This workshop aims to explore the different aspects of quality of graph data and models of graphs, in the context of graph mining and ML on graphs. Like all data, graphs may be noisy. For example, links and nodes may be missing or have wrong attribute values (random noise), there may be structural errors in the collection or coding (bias), this bias may be related to protected groups (fairness), the graph may have been tampered with (adversarial changes), etc. Further, calibrated noise may be added purposefully to address privacy concerns. However, owing to the structured and non-i.i.d. nature of the objects that comprise a graph, special methods are needed to address these questions.

To address data quality issues for graphs, the first step is to have methods to identify possible problems and present such insights. That is, methods are needed specifically to identify bias, outliers, noise, unexpected values, etc. Such methods may be fully automatic or have a human-in-the-loop component and for example employ graph visualisation for interaction. Secondly, modeling and prediction typically depend on a machine learning step, fitting a model to the graph. Robust methods that learn models on graphs with noisy data must be developed. Further, evaluation of bias/fairness in the outcome of the model, should be balanced with the model prediction quality. Moreover, there is little research on exploring the interaction between data and model quality.

To summarize, the topic of the workshop is research and methods for

  1. The assessment, quantification, and identification of data and model quality problems on graphs.
  2. The interplay between problems in data and model quality.
  3. Methods for (semi-)automatically improving data and model quality.

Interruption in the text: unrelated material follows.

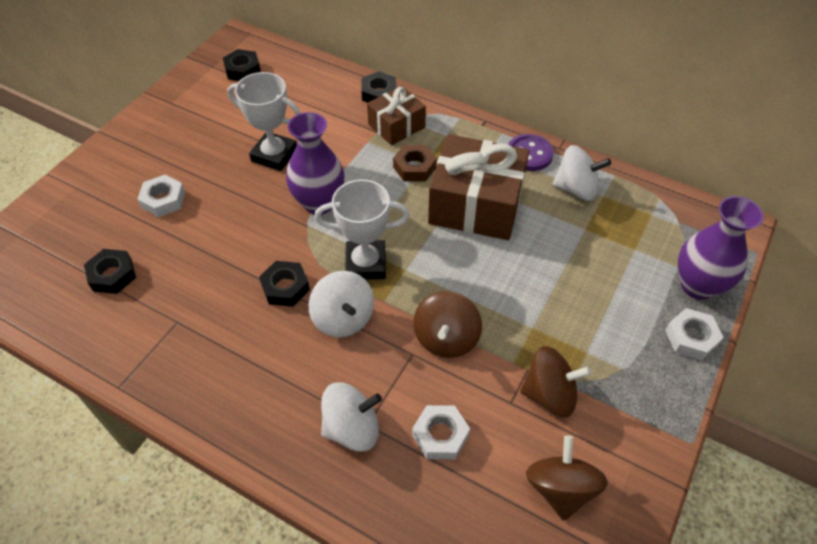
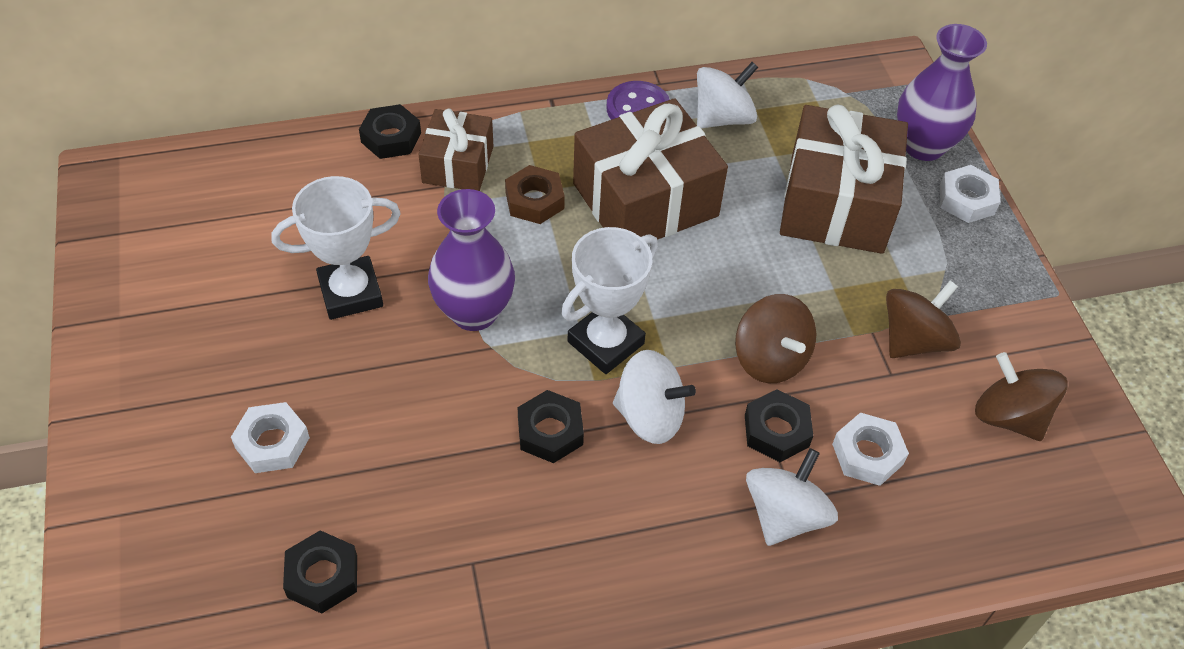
camera: 45 degrees left, 0 degrees up
black nut [223,49,261,81] -> black nut moved to [745,389,813,462]
none -> brown gift [780,105,908,254]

More specifically, we would like to cover the following topics at the workshop:

  • Anomaly detection on graphs
  • Assessment of fairness and bias in the context of graphs, graph models (including representations), and subsequent tasks such as link prediction
  • Explainable graph models and predictions
  • Graph models and representations learning in the context of missing data and noise
  • Privacy preserving data mining and machine learning for relational data
  • Probabilistic methods and uncertainty estimation on networks
  • Algorithms and metrics for quality preservation on relational data

This workshop aims to connect researchers working on this area, provide a platform for presentation of the latest developments in new methods, and stimulate discussion of these issues.